そこへ現れたのは、花柄のワンピースに日焼け止めの香りを漂わせた若い女性。
「祖父の名義になっている土地がありまして……確認していただけませんか?」
花屋の女性が遺したもの
依頼人は地元で花屋を営むという女性だった。名を沢田ユカリ。
彼女が差し出した登記事項証明書には、昭和時代の名義がそのまま残されていた。
「亡くなった祖父が、母に何も言わずに名義を放置していたみたいなんです」
土地の名義と消えた婚約者
不思議だったのは、その土地に住んでいるはずの母親が「知らない」と言っている点だ。
さらに調査を進めるうちに、過去の名義人の一人が数年前に婚約破棄をして失踪していたことが判明。
司法書士にしては珍しく、事件の匂いがしてきた。
サトウさんの冷静な推理
「このユカリさんの話、なんか変ですね」サトウさんがポツリと呟いた。
「相続登記を放置する理由にしては、不自然すぎます」
彼女は資料をざっと眺めると、付箋を一箇所にまとめて貼り付けた。
過去の所有者の影
登記簿の閉鎖事項を閲覧していくと、一人の男性の名前が頻繁に現れる。
その名義人は昭和50年代に何度も所有権を移転しており、しかも全て「贈与」となっていた。
まるで、愛人に土地を配っていたようにも思えるが、、、
閉じられた謄本の奥に
法務局の職員に頼んで、古い閉鎖登記簿のコピーを取り寄せた。
そこに現れたのは、「ユカリ」の名前と同じ筆跡の委任状だった。
「…あの花屋の娘さん、本当は何者だ?」
恋と登記のあいだで
依頼人は再び事務所に現れた。
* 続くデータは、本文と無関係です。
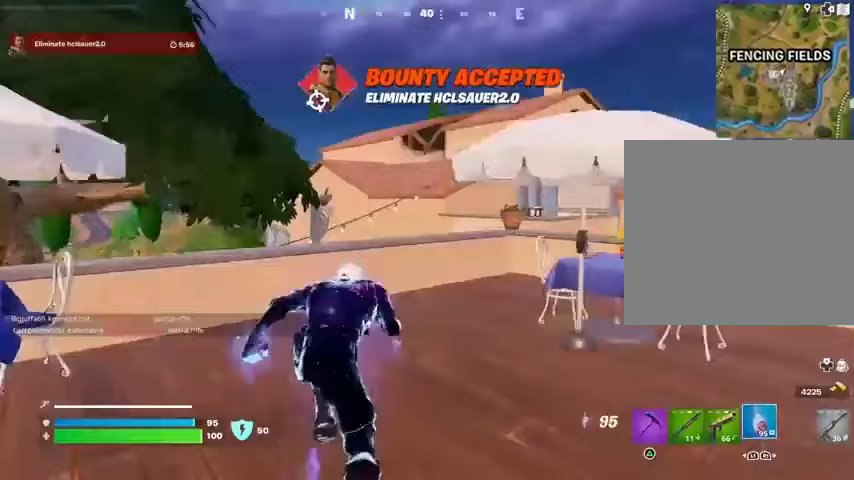
{"buttons": [], "left_stick": "up-right", "right_stick": "center", "events": [[67, "L1", "down"], [67, "right_stick", "center"], [133, "L1", "up"], [200, "CROSS", "down"], [267, "CROSS", "up"]]}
「あの土地、思い出の場所なんです」
淡い表情でそう語る彼女に、オレは一瞬だけ高校時代の淡い初恋を思い出した。
だが、感情に流されてはいけない。これは法の世界だ。
サザエさんと名探偵の狭間に
「サザエさんの家だって、名義は波平さんのままなんじゃないですかね」
冗談交じりに言ったサトウさんに、オレは苦笑いで返した。
「まぁ、あそこは“磯野家”という強固な秩序があるからな」
消えた実印ともう一つの謎
沢田家の実印が見つからない。相続登記にはそれが必要不可欠だった。
だが、ユカリは「持ち出していない」と言う。ここで妙案が浮かぶ。
「もしかして、印鑑登録証明書を本人が偽造してる可能性もあるな…」
花に隠された真実
調査を進めるうちに、ユカリの母が実は“婚約者の元恋人”であり、名義人の恋人だったと判明。
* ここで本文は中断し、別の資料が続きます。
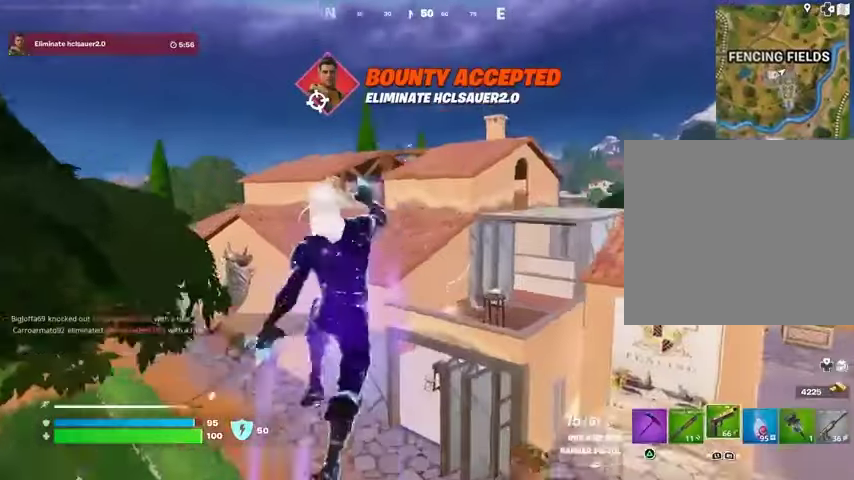
{"buttons": ["L1"], "left_stick": "up-right", "right_stick": "center", "events": [[367, "right_stick", "left"], [433, "L1", "down"], [500, "right_stick", "center"]]}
土地は愛の証として贈与されたもので、ユカリはそれを守るために隠していたのだ。
「登記を戻してもらえませんか? 母の記憶が正しいうちに」
やれやれ、、、これも仕事のうちか
結局、名義変更は無事に完了。だが、その過程には甘くも切ないドラマがあった。
サトウさんは最後にひとこと、「恋って、面倒ですね」と笑った。
やれやれ、、、司法書士って、雑用係じゃないんだけどな。
恋と名義の整理がついた午後
事務所に戻ると、扇風機はまだうるさく回っていた。
だが、どこかで一つの恋の整理がついたような気がして、少しだけ心が軽かった。
恋も登記も、結局は整理と確認の連続だ。
そしてまたいつもの事務所へ
郵便受けには、また新しい謄本のコピー依頼が届いていた。
サトウさんはすでに次の仕事に取りかかっていて、俺に目もくれない。
……まぁ、これくらいがちょうどいい。やっぱり、独身は気楽だ。